Selected extract:
* * * *

Being new to the Commander landscape is exciting and intimidating. There are an endless number of legends to choose from, and learning the qualities that make an impactful commander takes time. Maybe you’ve arrived here after playing another format like Standard or Modern, and the cards that comprised your familiar metas now lack the same luster in a 100-card singleton format. Even so, it can be comforting to cling to these cards and strategies as you approach your first Commander decks, easing your transition into the world of big mana, big spells, and political interaction.
The Innistrad block was the first time Magic became my primary hobby. I didn’t have much money, I only had a vague sense of what made a deck work, and the world of Magic seemed all the more deep and wondrous. I had been playing decks given to me by friends, and as I worked towards a deck of my own, I found this article that would introduce me to a whole new side of the game: spellslinging. This was a deck with no creatures, tons of instants and Islands and Mountains, and putting it all together introduced me to the thrilling and intoxicating style that is control.
I played this deck until I couldn’t anymore, adding Snapcaster Mage when I saved up the money, Faithless Looting when it was released in Dark Ascension, and finally a splash of black for extra removal. Naturally, when I finally moved on to Commander, I wasn’t yet the green mage many of you know me for, and instead I had the greatest affinity for blue and red.
One of the first legendary creatures to take my interest was Niv-Mizzet, the Firemind, but at the time, I knew so little of deckbuilding and the older Magic card pool that I couldn’t even begin to put a cohesive strategy together. Sure, blogs existed, and I devoured the ideas put forth by other players for building the deck, but I could never muster the time or money to build it in real life. Time passed, and I forgot about Niv-Mizzet in favor of greener pastures. It wasn’t until Guilds of Ravnica was released that I took new interest in Niv in his more recent iteration: Niv-Mizzet, Parun.

* * * *

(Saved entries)
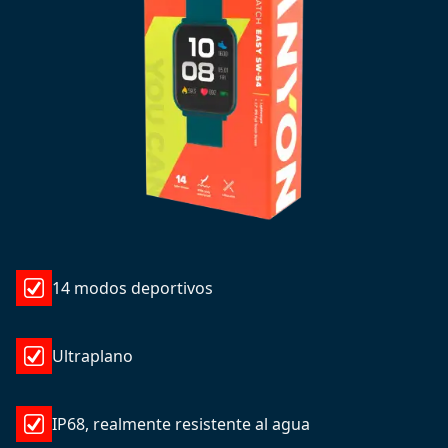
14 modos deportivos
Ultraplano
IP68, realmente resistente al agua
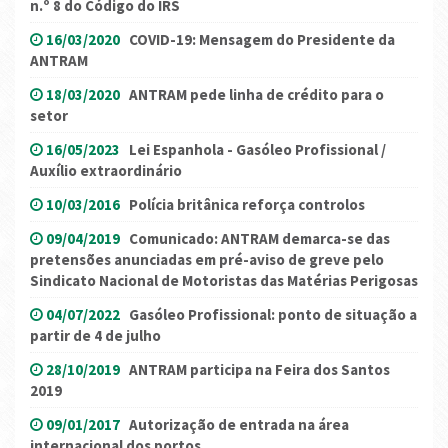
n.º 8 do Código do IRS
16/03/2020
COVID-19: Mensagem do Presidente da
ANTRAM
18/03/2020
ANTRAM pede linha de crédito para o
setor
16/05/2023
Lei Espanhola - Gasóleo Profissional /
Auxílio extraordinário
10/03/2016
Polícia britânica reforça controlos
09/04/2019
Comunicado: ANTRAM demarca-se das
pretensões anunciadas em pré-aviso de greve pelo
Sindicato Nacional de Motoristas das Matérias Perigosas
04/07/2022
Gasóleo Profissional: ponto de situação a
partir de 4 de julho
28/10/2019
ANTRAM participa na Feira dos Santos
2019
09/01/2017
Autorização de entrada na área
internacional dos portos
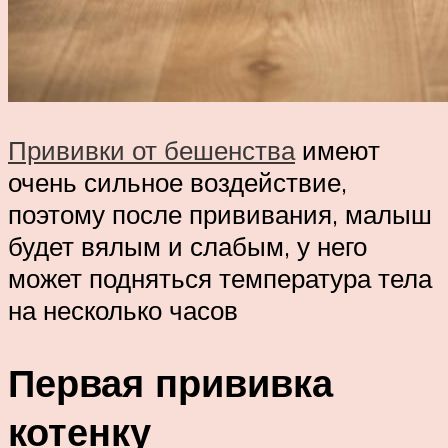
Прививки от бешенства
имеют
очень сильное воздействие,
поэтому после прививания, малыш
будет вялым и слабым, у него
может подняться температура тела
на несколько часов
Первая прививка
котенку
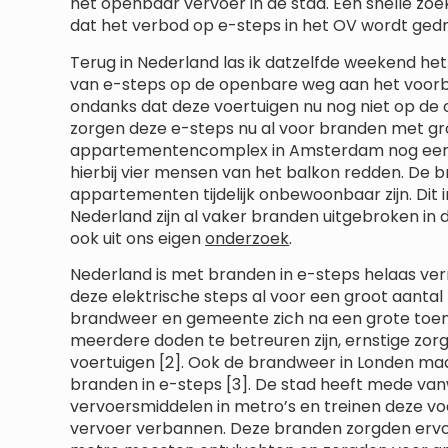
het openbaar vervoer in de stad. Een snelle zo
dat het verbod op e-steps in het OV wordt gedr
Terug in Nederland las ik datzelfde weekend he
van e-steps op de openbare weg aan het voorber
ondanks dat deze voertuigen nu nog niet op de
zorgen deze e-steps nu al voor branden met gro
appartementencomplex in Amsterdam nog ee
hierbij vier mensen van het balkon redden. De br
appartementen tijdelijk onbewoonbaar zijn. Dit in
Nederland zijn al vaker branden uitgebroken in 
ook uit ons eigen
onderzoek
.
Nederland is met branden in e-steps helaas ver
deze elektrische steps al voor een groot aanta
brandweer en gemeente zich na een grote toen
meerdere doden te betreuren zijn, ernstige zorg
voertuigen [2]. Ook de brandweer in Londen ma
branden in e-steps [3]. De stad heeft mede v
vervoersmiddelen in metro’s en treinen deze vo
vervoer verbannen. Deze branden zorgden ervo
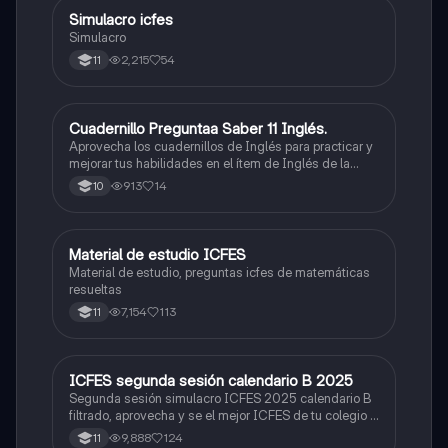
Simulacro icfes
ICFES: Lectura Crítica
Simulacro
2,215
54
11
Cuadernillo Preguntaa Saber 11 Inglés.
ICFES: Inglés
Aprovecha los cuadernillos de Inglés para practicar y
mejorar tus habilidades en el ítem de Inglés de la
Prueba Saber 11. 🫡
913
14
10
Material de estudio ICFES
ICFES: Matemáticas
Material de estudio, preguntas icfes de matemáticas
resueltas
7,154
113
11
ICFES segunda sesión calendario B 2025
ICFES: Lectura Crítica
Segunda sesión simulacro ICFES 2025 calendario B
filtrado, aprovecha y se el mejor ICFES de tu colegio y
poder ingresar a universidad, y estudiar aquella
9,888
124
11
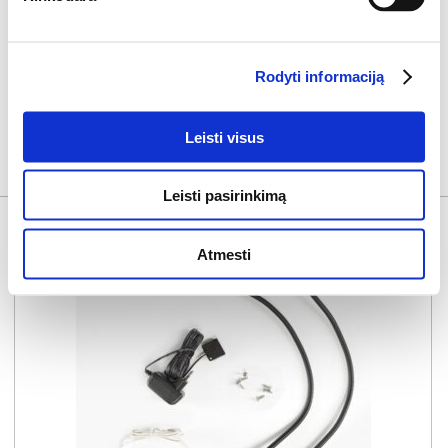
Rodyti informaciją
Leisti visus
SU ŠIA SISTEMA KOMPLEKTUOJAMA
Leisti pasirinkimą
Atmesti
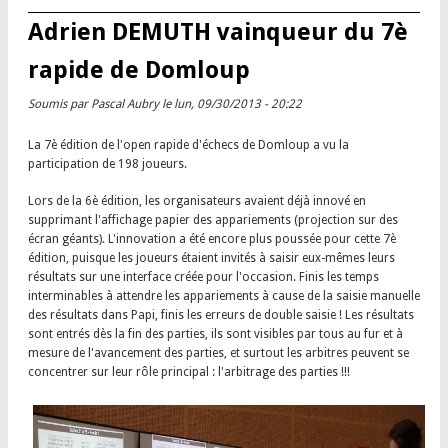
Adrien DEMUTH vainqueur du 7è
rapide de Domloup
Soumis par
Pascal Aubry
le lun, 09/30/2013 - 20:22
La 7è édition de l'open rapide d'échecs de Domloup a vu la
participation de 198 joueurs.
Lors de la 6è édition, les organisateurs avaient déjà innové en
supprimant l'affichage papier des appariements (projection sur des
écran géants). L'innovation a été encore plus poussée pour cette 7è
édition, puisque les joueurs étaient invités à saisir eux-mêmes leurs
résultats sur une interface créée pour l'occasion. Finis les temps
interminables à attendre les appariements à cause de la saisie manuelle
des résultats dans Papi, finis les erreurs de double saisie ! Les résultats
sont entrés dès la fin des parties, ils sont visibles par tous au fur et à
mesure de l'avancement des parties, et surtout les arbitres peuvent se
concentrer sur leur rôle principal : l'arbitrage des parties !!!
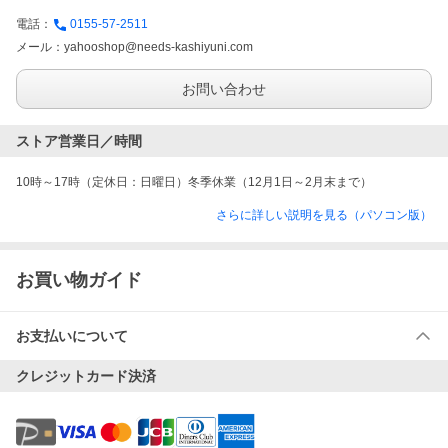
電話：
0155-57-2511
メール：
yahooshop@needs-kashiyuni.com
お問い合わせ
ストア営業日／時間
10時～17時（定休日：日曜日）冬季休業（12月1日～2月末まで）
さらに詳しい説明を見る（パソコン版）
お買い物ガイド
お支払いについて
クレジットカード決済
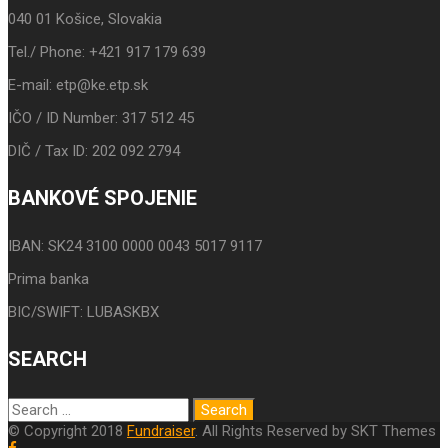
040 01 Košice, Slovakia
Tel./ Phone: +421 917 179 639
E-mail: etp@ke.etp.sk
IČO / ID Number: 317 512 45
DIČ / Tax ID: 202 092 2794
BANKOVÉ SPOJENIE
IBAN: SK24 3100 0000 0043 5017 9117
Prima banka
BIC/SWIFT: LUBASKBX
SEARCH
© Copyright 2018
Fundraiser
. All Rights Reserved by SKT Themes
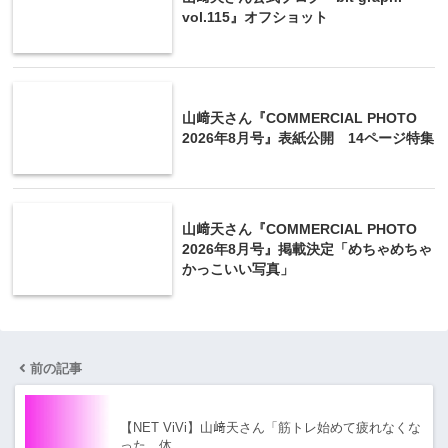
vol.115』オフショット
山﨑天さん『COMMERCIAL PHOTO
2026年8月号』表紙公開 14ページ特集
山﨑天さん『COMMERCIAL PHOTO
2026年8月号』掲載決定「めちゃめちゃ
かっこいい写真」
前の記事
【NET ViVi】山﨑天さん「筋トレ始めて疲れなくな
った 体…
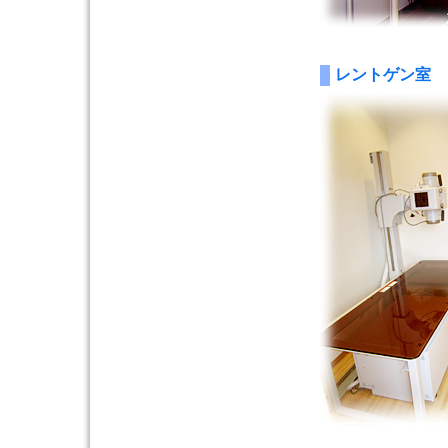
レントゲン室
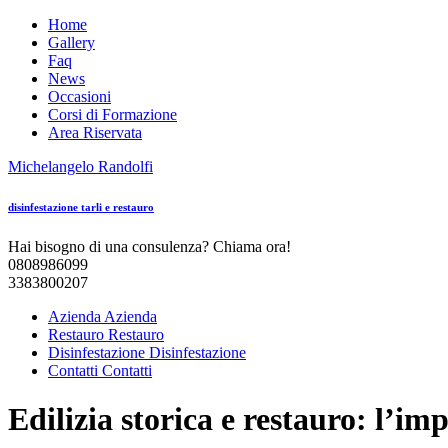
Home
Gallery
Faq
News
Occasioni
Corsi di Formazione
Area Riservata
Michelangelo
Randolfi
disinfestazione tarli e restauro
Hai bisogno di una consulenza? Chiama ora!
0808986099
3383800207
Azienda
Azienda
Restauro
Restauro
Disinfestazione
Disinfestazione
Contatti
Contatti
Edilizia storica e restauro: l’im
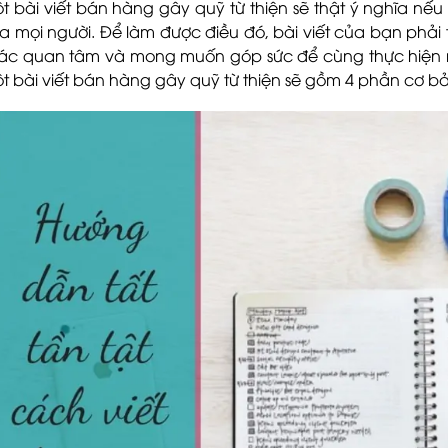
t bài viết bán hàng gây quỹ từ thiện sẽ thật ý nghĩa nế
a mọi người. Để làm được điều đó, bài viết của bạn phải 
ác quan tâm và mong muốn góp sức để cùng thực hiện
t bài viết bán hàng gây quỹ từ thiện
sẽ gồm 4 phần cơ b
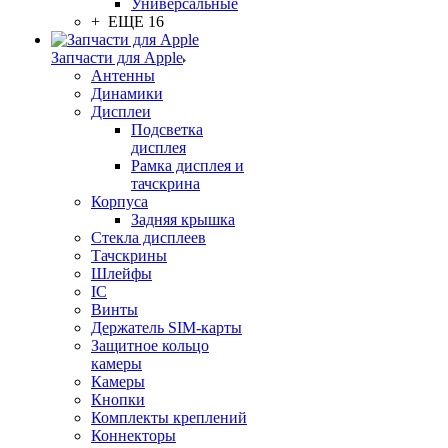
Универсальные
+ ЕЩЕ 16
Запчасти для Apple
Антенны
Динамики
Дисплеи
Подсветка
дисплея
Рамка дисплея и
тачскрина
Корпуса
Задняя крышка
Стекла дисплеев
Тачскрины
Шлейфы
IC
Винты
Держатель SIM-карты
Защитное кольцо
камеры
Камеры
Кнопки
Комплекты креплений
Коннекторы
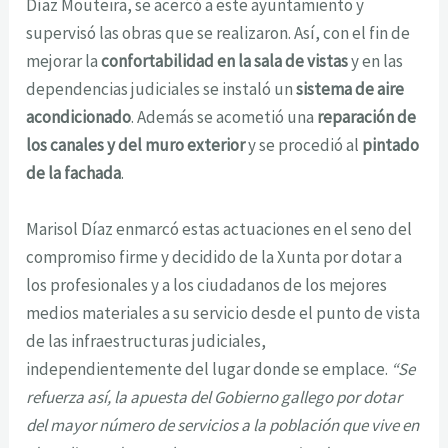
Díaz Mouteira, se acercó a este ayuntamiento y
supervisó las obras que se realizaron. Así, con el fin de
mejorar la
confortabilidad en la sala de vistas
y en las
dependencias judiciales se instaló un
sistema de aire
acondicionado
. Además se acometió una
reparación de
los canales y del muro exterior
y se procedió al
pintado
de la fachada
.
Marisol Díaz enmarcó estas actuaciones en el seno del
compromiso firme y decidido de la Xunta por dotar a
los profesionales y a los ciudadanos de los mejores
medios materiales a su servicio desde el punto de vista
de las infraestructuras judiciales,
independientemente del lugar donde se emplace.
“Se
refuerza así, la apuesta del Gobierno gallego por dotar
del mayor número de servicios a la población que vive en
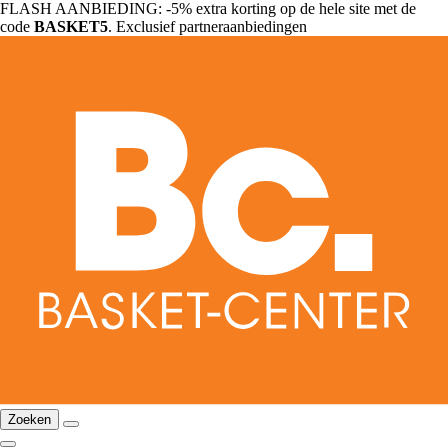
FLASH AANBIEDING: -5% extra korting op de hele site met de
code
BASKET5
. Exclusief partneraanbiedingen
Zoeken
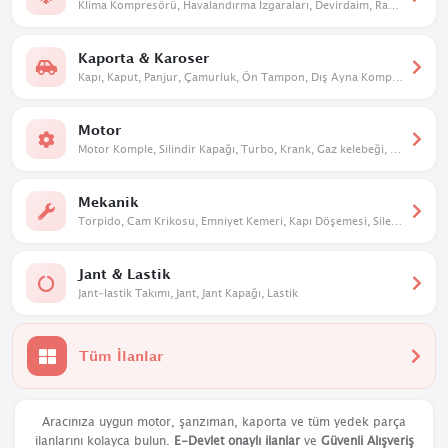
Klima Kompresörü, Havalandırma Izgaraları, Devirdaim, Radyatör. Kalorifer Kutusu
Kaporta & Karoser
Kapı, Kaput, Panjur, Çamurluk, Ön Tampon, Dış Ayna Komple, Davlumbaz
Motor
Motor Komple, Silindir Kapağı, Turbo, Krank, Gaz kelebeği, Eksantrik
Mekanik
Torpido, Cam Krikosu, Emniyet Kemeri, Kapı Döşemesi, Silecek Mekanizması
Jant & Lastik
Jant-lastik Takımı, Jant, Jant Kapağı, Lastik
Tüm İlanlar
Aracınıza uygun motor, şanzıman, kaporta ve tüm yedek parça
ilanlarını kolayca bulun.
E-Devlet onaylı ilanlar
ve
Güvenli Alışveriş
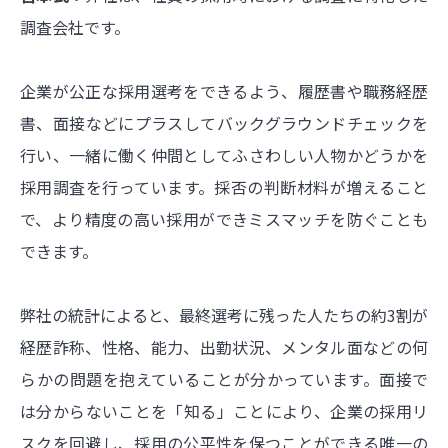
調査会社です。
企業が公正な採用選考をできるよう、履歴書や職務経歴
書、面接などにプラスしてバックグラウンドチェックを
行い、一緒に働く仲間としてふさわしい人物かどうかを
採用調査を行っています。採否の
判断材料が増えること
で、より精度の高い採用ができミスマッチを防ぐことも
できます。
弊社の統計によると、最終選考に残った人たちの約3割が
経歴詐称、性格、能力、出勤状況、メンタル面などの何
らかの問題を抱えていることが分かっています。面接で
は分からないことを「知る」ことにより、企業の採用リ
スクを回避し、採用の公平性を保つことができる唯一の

* * * *

Tasks to carry out:
**a.** List the Magic formats named in the Commander passage.
**b.** From the Commander passage, reproduce the text starting with "I played this" and going on through "blue and red.".
**c.** According to the Commander passage, why could the writer not put together a cohesive strategy for Niv-Mizzet, the Firemind?

Solutions:
**a.** Commander, Standard, Modern

**b.**
I played this deck until I couldn’t anymore, adding Snapcaster Mage when I saved up the money, Faithless Looting when it was released in Dark Ascension, and finally a splash of black for extra removal. Naturally, when I finally moved on to Commander, I wasn’t yet the green mage many of you know me for, and instead I had the greatest affinity for blue and red.

**c.** The writer knew very little at that time about deckbuilding and the older Magic card pool.